§ Task details: Note how many lines in the entries below contain the string "vercel", and answer with that number and no other text.

--- Source data Enclosed Below ---

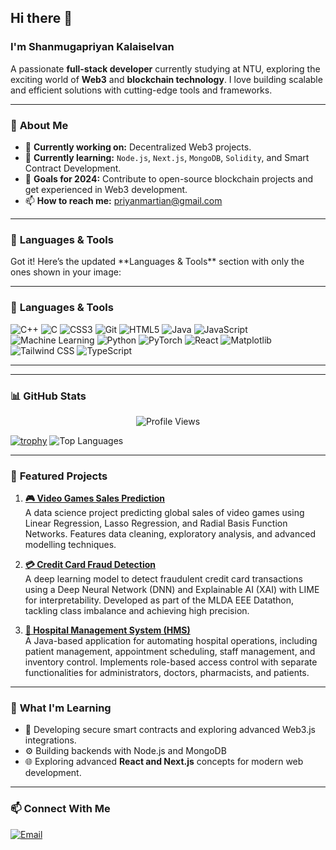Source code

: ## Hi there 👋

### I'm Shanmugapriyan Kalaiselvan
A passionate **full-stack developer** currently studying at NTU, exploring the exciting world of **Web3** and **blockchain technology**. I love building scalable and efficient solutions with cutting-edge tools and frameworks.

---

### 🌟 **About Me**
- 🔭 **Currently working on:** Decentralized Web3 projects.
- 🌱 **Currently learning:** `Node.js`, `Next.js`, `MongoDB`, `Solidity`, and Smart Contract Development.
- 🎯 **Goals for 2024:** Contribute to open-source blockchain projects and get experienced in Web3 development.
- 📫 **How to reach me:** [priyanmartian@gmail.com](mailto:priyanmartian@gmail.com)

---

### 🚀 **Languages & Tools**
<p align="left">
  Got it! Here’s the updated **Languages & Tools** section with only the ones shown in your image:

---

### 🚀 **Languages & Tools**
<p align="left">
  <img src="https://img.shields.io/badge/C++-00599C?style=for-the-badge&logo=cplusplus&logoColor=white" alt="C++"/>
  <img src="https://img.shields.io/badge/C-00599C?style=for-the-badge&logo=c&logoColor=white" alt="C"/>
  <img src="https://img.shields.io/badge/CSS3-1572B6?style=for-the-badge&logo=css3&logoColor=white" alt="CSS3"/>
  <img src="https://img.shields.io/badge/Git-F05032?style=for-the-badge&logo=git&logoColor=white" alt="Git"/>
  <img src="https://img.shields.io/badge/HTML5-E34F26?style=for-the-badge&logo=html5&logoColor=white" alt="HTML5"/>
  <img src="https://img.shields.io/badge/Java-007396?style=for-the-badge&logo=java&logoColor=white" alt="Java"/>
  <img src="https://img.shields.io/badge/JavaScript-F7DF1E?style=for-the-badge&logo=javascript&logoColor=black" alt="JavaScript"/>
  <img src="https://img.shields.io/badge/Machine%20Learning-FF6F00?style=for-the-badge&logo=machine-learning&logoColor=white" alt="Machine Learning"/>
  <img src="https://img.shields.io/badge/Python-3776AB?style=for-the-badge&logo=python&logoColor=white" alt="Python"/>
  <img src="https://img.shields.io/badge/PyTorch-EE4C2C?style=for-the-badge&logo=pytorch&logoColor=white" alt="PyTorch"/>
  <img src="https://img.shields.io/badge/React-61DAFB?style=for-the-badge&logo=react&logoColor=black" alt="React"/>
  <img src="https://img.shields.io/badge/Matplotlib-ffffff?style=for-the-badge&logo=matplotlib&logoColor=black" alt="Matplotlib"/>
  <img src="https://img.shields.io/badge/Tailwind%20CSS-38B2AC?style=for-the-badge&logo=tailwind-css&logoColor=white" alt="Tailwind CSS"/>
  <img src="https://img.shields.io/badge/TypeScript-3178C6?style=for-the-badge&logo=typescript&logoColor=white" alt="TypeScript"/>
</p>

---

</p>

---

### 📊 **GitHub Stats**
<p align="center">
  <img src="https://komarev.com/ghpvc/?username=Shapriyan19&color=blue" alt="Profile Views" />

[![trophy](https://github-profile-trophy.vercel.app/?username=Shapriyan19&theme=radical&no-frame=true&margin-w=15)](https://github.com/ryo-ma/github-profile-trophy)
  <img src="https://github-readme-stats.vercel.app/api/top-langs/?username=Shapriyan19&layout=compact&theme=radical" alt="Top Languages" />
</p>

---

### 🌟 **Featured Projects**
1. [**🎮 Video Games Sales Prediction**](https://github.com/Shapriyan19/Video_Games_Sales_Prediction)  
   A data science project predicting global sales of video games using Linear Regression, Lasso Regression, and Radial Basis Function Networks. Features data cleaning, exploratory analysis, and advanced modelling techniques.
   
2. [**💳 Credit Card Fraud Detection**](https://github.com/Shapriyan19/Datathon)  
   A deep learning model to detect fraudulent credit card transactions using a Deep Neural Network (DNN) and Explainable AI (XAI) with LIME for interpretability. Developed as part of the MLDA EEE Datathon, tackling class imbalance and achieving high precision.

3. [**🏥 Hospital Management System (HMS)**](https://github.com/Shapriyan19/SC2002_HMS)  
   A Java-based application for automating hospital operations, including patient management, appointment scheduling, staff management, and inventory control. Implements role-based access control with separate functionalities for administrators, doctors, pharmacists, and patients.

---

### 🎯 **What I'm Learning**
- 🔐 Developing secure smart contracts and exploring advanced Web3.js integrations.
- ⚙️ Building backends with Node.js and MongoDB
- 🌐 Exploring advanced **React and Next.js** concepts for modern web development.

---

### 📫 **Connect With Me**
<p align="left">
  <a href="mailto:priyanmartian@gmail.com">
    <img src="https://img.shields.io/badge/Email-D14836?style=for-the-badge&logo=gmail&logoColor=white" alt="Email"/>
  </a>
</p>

--- End of Enclosed Source data ---
--- Source data Enclosed Below ---

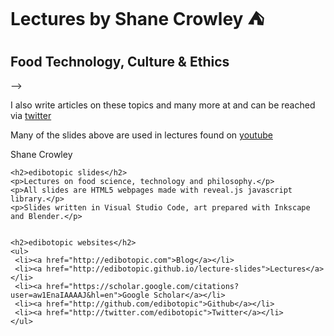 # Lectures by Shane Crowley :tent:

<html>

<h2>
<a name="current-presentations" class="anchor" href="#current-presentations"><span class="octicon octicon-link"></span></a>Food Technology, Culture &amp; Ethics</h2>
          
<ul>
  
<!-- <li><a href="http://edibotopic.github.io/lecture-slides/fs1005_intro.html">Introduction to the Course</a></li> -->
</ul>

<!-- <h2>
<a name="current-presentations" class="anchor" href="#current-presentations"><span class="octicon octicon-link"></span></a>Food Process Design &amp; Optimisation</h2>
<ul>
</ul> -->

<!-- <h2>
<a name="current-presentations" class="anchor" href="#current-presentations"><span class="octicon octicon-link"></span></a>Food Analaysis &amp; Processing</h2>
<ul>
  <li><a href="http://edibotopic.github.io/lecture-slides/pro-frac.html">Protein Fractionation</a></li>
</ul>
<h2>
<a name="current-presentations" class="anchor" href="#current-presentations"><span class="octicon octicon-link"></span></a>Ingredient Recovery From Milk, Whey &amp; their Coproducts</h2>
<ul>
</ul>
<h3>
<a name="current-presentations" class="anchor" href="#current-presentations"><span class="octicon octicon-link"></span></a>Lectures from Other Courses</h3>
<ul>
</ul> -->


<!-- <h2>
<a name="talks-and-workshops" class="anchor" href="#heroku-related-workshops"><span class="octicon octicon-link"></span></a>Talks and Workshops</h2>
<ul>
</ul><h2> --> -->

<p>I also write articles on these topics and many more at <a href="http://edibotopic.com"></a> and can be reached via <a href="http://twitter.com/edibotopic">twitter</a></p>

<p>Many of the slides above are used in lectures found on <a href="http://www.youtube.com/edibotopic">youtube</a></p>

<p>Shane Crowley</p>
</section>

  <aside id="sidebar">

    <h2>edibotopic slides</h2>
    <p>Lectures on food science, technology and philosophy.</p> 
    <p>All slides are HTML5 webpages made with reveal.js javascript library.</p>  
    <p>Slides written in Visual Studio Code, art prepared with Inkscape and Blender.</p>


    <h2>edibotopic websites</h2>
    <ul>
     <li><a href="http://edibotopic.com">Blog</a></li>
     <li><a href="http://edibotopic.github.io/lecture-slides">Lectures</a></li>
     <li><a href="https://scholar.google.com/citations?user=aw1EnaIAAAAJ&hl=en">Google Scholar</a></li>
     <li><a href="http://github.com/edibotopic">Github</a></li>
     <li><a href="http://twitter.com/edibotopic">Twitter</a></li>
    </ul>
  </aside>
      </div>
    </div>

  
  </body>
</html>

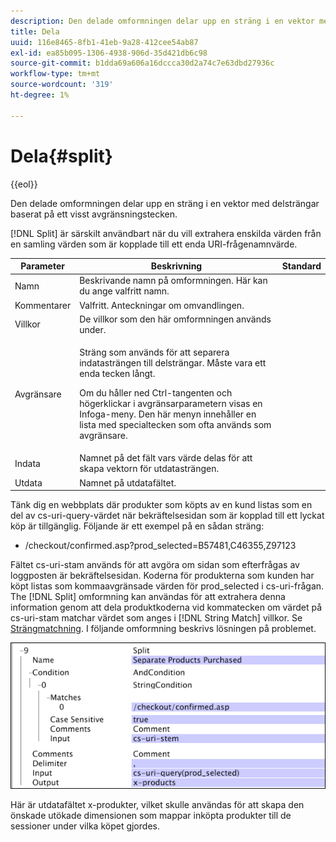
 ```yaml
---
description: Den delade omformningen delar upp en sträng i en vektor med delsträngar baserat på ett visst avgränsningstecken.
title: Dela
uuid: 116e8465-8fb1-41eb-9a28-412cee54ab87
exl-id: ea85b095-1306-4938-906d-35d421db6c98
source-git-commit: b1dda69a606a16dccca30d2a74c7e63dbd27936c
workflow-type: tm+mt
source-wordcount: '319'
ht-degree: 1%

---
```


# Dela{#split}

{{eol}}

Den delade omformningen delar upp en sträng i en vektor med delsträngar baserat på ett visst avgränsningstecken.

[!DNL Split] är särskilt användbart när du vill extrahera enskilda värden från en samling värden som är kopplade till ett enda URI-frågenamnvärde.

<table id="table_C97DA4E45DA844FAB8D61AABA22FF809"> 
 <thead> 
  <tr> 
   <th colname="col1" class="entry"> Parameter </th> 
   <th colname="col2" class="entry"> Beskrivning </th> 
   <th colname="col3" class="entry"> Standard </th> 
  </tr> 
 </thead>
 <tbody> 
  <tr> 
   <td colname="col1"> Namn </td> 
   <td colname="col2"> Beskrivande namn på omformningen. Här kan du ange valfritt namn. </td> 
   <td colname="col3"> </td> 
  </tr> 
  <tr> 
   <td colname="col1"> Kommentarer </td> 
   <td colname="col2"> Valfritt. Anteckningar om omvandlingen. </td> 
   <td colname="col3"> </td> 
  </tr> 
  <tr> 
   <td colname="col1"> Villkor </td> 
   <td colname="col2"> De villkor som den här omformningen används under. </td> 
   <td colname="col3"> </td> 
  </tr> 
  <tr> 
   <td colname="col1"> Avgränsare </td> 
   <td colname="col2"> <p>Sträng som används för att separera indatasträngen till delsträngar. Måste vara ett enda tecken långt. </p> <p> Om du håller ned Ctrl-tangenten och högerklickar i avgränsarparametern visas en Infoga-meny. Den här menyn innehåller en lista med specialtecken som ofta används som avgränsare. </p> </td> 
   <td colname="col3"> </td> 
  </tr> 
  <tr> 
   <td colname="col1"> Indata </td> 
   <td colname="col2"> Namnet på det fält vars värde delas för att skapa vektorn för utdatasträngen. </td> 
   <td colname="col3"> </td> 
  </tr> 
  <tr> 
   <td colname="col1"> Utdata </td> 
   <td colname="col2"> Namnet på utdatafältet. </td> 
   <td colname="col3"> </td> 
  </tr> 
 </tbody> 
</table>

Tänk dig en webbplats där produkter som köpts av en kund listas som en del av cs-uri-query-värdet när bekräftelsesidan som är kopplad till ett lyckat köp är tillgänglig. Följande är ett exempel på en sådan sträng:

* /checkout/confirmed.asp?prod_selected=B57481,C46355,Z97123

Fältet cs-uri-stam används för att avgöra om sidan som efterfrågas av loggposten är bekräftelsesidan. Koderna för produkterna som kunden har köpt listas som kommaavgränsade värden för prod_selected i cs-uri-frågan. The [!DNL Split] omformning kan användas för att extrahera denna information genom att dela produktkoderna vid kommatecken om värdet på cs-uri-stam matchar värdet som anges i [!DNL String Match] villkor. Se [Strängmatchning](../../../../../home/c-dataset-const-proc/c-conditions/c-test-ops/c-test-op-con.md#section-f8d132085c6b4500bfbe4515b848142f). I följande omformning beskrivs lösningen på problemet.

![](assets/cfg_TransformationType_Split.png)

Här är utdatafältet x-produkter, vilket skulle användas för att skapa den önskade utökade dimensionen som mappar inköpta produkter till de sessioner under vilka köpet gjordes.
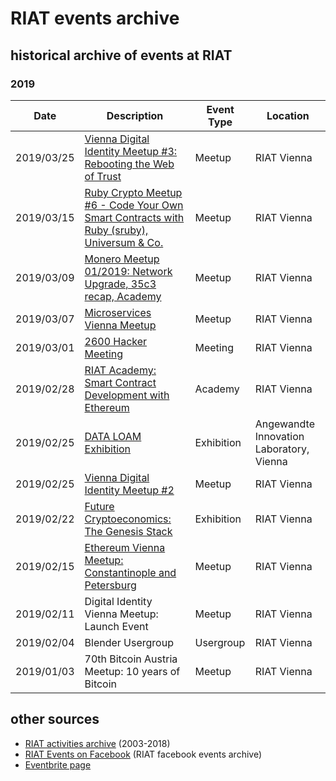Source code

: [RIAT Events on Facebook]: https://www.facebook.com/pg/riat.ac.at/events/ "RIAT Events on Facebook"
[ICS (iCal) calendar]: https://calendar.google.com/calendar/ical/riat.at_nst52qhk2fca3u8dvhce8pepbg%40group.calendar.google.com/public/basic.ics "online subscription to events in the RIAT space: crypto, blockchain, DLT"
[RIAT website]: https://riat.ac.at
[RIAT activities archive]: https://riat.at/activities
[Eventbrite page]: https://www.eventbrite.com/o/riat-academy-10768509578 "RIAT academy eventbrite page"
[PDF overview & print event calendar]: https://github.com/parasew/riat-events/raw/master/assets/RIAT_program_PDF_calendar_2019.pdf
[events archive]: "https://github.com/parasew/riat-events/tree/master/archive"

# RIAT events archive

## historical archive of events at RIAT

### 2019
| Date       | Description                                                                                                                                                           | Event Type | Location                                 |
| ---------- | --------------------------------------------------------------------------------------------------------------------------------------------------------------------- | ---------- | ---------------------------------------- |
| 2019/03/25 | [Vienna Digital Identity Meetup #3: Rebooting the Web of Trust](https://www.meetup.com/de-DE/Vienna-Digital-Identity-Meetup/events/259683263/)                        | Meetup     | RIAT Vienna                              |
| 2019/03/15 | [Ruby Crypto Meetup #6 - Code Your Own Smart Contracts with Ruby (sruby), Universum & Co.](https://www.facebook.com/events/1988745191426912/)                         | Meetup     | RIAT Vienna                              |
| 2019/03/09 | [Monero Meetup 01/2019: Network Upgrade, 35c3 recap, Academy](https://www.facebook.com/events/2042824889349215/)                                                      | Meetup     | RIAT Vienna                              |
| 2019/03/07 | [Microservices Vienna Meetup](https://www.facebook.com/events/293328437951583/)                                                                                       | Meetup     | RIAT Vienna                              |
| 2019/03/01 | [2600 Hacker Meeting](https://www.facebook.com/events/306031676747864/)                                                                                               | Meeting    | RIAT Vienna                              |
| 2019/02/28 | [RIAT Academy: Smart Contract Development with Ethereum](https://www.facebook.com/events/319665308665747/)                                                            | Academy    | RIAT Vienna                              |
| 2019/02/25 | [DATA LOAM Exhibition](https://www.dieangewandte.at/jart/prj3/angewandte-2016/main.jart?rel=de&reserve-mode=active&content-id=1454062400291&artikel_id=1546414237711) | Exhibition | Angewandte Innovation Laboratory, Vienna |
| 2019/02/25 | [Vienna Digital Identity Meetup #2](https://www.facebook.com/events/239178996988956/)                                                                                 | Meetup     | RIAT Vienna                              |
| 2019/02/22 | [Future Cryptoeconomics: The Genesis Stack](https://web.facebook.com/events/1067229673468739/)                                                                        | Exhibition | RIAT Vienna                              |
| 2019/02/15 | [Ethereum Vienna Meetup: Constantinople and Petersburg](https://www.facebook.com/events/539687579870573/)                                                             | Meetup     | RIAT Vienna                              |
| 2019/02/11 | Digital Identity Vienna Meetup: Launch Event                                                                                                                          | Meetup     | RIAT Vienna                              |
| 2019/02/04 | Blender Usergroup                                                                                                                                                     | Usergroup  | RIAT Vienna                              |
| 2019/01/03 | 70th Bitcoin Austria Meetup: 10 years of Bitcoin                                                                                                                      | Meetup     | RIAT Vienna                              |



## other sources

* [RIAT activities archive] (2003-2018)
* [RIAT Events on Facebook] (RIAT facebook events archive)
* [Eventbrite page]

--- End of Enclosed Source data ---

§ Finished exercise: 2